Fagre was quoted as saying, “I think we’re on the cusp of bigger changes.” Five years later, the biggest change is that the 2020 signs are being replaced.
In a 2017 USA Today piece, Fagre warned that the glaciers would be gone in our lifetime.
“Their fate is sealed,” he insisted.
“What is important,” Fagre emphasized, “is that it will happen in our lifetime.”
According to his conversation with a PBS reporter, “estimates on when the glaciers will disappear completely vary widely, from 2030 to 2080, depending on winter weather.”

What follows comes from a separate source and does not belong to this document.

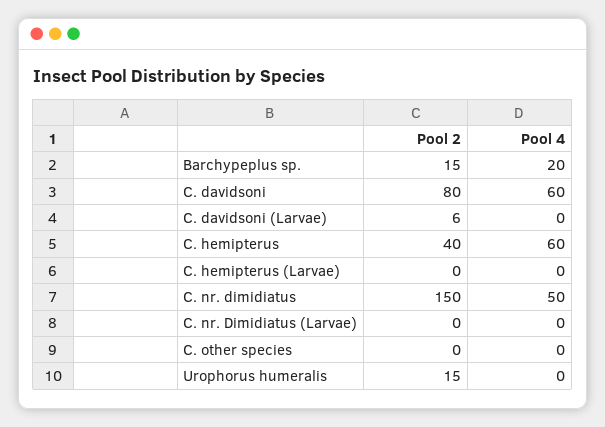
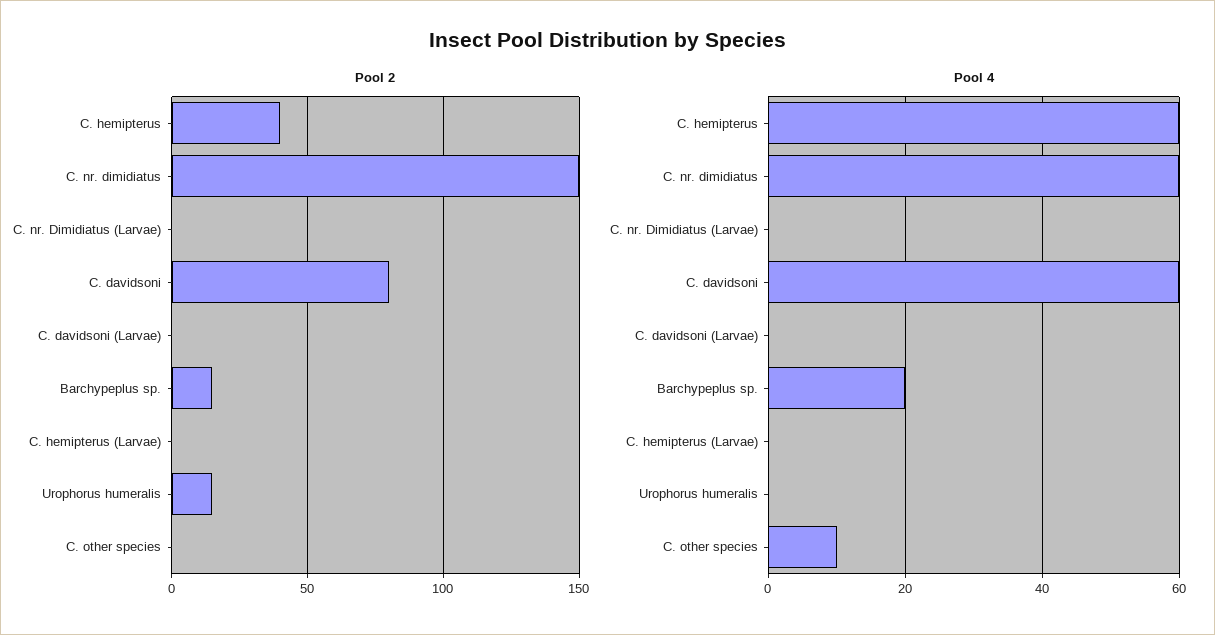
Pool 2, C. davidsoni (Larvae): 6 -> 0
Pool 4, C. nr. dimidiatus: 50 -> 60
Pool 4, C. other species: 0 -> 10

2030 to 2080 is quite a range.
“We are going to go toward a virtually glacierless state in the next few decades. Fagre had told Audubon in 2010. “We don’t care whether it is 2033 or 2029 or 2035. It’s just what’s happening.”
Scientists generally care about dates and predictions. The prophets of inevitable doom are cranks.
In a Guardian article in 2017, he claimed that all the glaciers in the country would vanish in the next few decades. “It’s inevitable,” Fagre insisted.
“They will certainly be gone before the end of the century,” Fagre told a CBS affiliate in 2017.
“It’s not just going to happen in my lifetime,” he had insisted in 2002 “It’s going to happen during my career.”
Back then, Fagre had been 49-years-old. He’s now approaching retirement age.
The glaciers of Glacier seem likely to outlive the environmentalist who had spent the bulk of his career predicting their doom. And, if the Department of the Interior cleans house, they will outlive his career.